Action at Tell 'Asur, Judean Hills, Palestine.

Wednesday, 20 March, 1918
Advance of 6th Battalion The Royal Irish Rifles, Palestine.

There were many significant ‘actions’ listed by our antecedent Regiments at the end of the First World War. Each of the ‘Regimental Committee on Battle Honours’ considered actions that could be awarded as a ‘Battle Honour’. The Royal Irish Rifles listed some forty actions that led to the award of ten Battle Honours; one of the actions was TELL ‘ASUR in Palestine.

The 6th Battalion The Royal Irish Rifles began the month of March 1918 as 29 Brigade's reserve battalion during the 10th (Irish) Division’s pursuit of the Turks across the Judean Hills. The advance was over difficult and arduous terrain. The Battalion moved forward to lead the advance as the Turks took a stand in an area known as Hill 30. Turkish artillery and machine-gun fire disrupted the Rifle’s attacks, especially from the machine-guns sited in enfilade positions. It was difficult to engage such a target with artillery fire as shells could not, due to a low flight trajectory, be dropped into these enfiladed positions. Modern warfare would deploy a highly mobile medium or light mortar with its high trajectory capable of dropping a bomb into a steep-sided feature (such as a wadi river bed).

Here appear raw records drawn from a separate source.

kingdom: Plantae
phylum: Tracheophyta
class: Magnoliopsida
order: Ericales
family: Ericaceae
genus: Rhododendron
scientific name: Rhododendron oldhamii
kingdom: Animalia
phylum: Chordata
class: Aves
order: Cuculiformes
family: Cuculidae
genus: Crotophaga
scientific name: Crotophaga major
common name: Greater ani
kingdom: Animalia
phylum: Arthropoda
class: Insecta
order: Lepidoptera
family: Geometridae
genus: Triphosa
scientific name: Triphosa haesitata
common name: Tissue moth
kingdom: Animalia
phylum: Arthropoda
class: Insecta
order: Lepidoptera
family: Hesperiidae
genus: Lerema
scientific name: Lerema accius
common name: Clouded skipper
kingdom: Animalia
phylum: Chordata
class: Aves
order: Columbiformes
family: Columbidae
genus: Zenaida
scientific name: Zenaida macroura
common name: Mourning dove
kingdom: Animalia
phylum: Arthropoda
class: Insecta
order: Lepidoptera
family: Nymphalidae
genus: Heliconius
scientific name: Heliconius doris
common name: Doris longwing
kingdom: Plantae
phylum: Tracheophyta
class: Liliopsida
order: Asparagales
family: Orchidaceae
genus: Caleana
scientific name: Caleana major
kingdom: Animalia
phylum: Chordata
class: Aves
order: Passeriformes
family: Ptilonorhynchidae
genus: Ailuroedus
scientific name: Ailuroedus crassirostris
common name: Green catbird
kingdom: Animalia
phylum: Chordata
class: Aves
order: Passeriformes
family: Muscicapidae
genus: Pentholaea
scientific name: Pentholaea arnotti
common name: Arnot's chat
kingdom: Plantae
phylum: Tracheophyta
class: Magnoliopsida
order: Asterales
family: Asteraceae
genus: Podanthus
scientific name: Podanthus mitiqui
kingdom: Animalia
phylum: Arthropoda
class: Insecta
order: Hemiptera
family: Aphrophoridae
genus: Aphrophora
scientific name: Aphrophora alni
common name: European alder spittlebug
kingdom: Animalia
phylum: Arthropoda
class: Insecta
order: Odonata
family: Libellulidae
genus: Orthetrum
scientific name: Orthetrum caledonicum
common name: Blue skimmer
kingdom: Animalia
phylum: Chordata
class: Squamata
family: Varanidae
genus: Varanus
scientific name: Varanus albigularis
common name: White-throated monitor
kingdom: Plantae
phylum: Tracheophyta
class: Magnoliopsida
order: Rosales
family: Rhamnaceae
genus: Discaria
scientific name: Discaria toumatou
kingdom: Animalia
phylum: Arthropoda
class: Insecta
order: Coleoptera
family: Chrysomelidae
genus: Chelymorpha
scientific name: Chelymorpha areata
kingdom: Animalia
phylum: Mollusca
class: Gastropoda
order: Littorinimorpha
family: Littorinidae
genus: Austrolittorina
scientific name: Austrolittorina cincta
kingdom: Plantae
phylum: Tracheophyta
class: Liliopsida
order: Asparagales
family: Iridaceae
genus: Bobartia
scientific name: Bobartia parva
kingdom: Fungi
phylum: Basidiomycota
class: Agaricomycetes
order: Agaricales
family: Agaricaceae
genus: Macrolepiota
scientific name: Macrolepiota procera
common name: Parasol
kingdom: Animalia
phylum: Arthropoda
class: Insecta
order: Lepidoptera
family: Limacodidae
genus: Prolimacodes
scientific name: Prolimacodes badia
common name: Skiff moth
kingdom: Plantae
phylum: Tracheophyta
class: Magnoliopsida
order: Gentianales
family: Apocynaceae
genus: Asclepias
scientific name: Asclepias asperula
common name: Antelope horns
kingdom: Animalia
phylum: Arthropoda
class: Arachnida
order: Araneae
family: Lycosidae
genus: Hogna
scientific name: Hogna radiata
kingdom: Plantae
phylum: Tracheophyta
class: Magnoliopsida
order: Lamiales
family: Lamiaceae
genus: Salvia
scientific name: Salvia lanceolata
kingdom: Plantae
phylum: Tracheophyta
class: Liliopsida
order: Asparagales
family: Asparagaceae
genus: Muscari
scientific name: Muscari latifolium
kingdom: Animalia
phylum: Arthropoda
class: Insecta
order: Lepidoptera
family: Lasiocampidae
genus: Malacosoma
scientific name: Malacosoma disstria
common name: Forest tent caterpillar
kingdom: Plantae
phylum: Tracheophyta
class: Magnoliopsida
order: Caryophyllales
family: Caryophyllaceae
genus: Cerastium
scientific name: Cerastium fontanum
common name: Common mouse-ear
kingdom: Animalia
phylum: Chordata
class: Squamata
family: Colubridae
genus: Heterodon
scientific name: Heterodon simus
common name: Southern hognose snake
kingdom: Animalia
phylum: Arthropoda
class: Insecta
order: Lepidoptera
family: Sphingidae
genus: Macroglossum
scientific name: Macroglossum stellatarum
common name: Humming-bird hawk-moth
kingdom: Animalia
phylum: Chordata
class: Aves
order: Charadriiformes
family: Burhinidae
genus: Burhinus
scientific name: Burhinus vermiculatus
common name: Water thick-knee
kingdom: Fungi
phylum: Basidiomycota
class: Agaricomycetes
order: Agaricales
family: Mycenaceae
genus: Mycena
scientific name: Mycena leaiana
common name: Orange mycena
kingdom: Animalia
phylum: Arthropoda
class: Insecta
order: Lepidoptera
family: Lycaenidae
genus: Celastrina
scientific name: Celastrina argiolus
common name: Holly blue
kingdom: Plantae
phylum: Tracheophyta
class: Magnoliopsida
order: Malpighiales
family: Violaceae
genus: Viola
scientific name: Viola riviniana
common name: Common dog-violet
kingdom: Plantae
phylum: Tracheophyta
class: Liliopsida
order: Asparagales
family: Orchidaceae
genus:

IWMQ12554Any advance was achieved by a series of short rushes and a tenacity to defend against Turkish counter attacks. Leadership by courage was displayed, especially by the officers of B Company, constantly forward and exposed to the enemy, as the company crept on beyond its flanking support. Such was the proximity to the enemy that any movement by the Company’s Runners (messengers) also attracted accurate and deadly rifle fire. Eventually, after several days of action, the forward recce discovered that the Turks had withdrawn. The Battalion advanced and occupied Hill 30. The Turkish artillery shelled the feature heavily on 12 March and as the Battalion patrolled forward they discovered that the Turks chose not to occupy set defensive positions but rather to skirmish in strength and attack the Battalion's advance posts at night.

The Battalion was relieved on 20 March 1918 and moved into wadis to the rear. There, the Duke of Connaught visited the 10th (Irish) Division and presented medals for the gallant conduct by many individuals during the recent fighting.